Defensive coordinator Sean Desai liked Jackson’s veteran savvy in the situation, while defensive backs coach Deshea Townsend said playing Jackson in the slot allowed the team to get another safety on the field. That physicality helps against both the run and pass.

Asked whether it was something he could do in the future, Jackson was direct.

“I embrace the role of playing it, being able to switch it up,” said Jackson, who played both cornerback and safety at Alabama. “So I would hope so.”

Anything that would add to Jackson’s value would be welcomed by the Bears’ next coach, whomever he may be. Despite being the fifth-highest paid safety in the league — Jackson got $33 million in practical guarantees, per Spotrac — he hasn’t had an interception since signing his contract extension in January 2020.

“I haven’t made the plays that I want to make,” he said. “The goals I set this year, haven’t been able to do that, put the numbers up that I wanted to . . . My focus is, like I told the team, these last five [games], I’m going to give it all I got. I don’t want nobody questioning my effort.”

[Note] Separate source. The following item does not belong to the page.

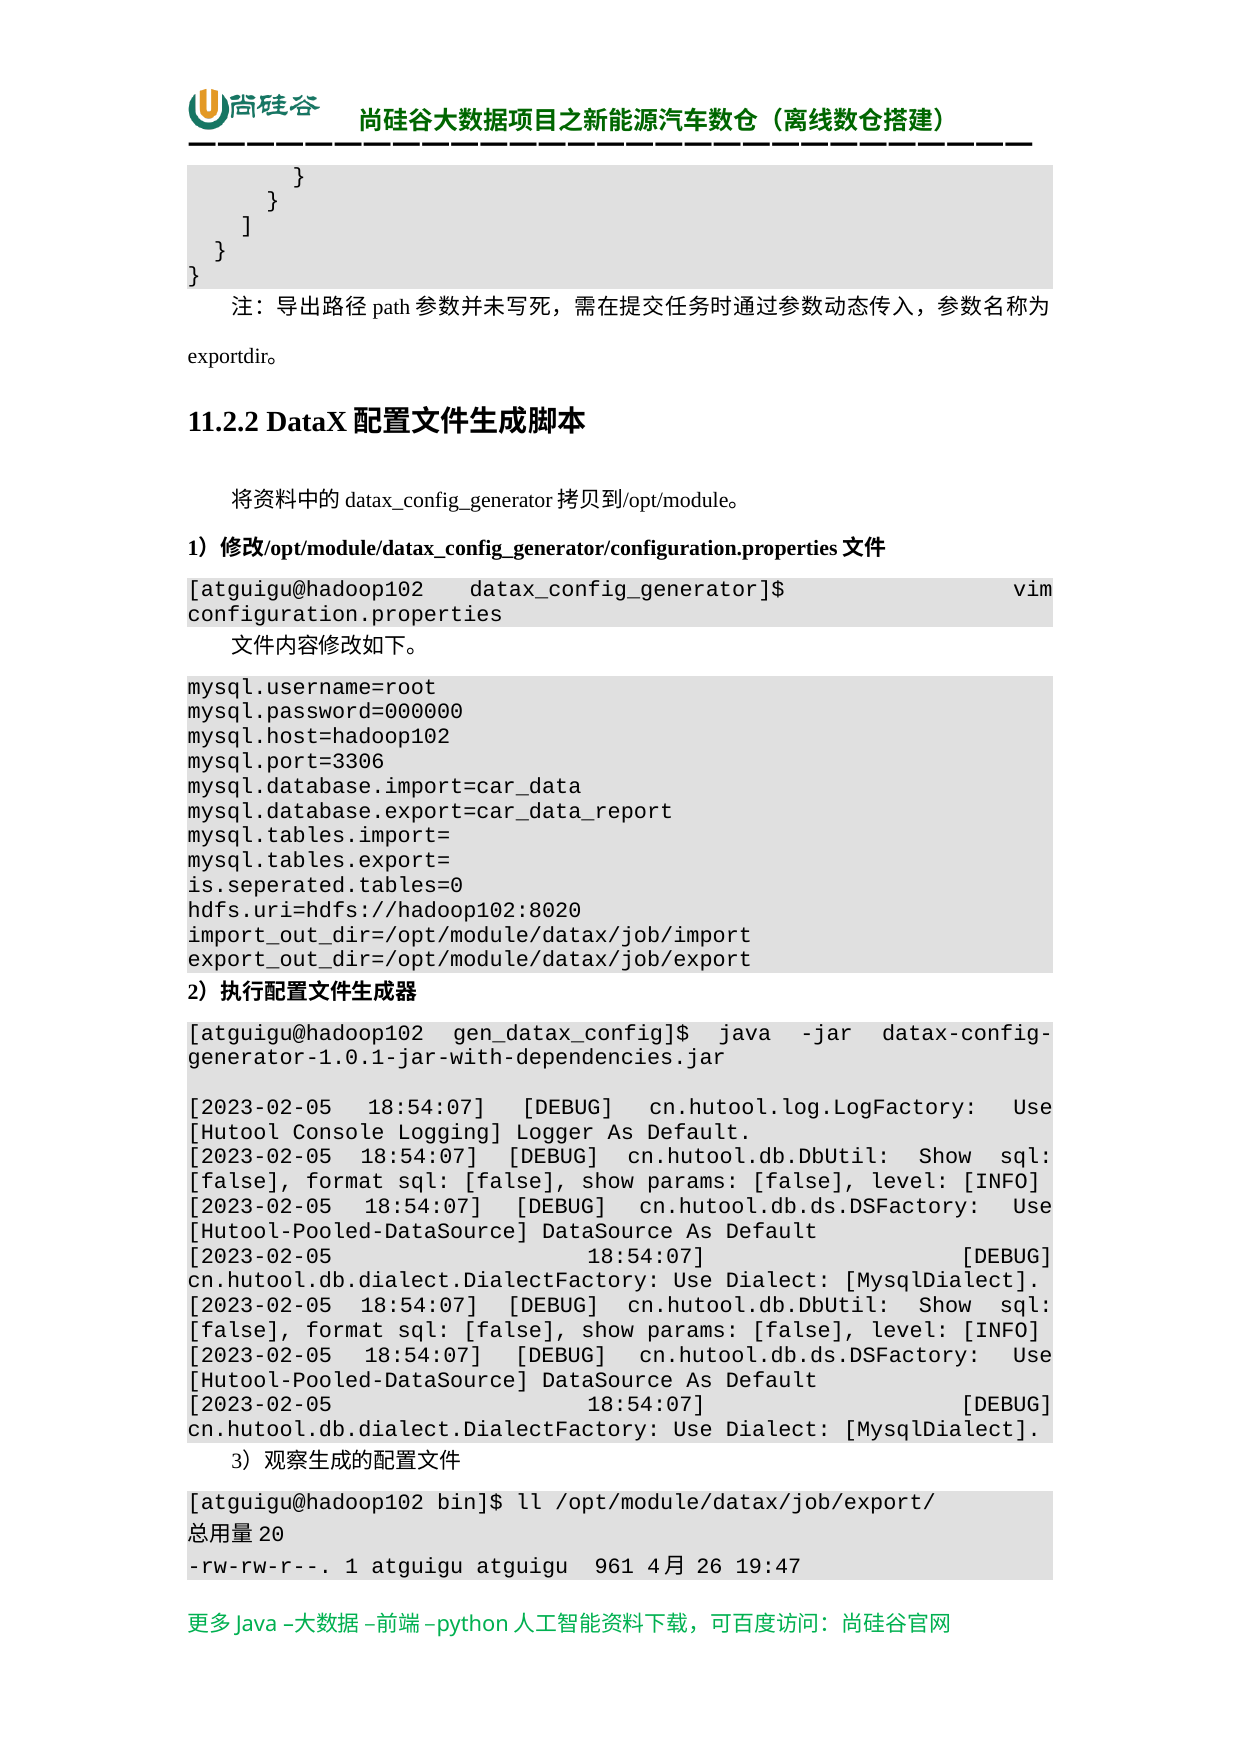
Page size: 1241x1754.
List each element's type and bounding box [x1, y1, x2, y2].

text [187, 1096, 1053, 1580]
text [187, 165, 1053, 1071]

Jackson’s tackling has been subject to question all season, though it has been better in the second half. Ironically, one reason Jackson had to play slot against the Packers was because his own errant tackle caused cornerback Xavier Crawford to suffer a concussion.

“[The season] just didn’t go how I wanted it to,” Jackson said. “But you just continue to learn off these things, these types of seasons, these types of games. You learn about adversity. It points that back in your head and lets you know you’ve gotta continue to come out and work harder and get better.

“That’s the thing — that’s the true thing about the NFL. You just gotta continue to come out and keep fighting, week in and week out.”

Even if it’s out of position. Over the last two games of the season — starting Sunday against the Giants — Jackson figures to get more chances to work on his new skill set.

It might come in handy next season.

“I’m not scared to go down and press or challenge nobody,” Jackson said. “So I’m with it. I like it.”